DATA PROVIDED: Begin
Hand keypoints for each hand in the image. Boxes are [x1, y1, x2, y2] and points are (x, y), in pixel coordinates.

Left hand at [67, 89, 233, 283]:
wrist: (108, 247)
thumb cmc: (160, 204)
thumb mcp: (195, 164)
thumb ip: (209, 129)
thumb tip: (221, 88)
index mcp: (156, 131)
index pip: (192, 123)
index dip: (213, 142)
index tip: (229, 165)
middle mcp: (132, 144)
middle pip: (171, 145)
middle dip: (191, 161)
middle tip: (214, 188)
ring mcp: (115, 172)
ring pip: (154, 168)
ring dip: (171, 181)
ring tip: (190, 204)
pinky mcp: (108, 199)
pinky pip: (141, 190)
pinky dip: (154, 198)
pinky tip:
DATA PROVIDED: End
YOUR TASK: Beginning with the line that has "index pip: (192, 123)", set down every line of the entries above through the final one, unchanged.

EXERCISE RESPONSE:
index pip: (192, 123)
index dip: (213, 142)
index tip: (229, 165)
middle mcp: (132, 144)
middle pip: (171, 145)
middle dip: (191, 161)
middle tip: (214, 188)
ring mcp: (115, 172)
ring pip: (154, 168)
ring dip: (171, 181)
ring tip: (190, 204)
pinky mcp: (108, 199)
pinky pip: (141, 190)
pinky dip: (154, 198)
pinky tip:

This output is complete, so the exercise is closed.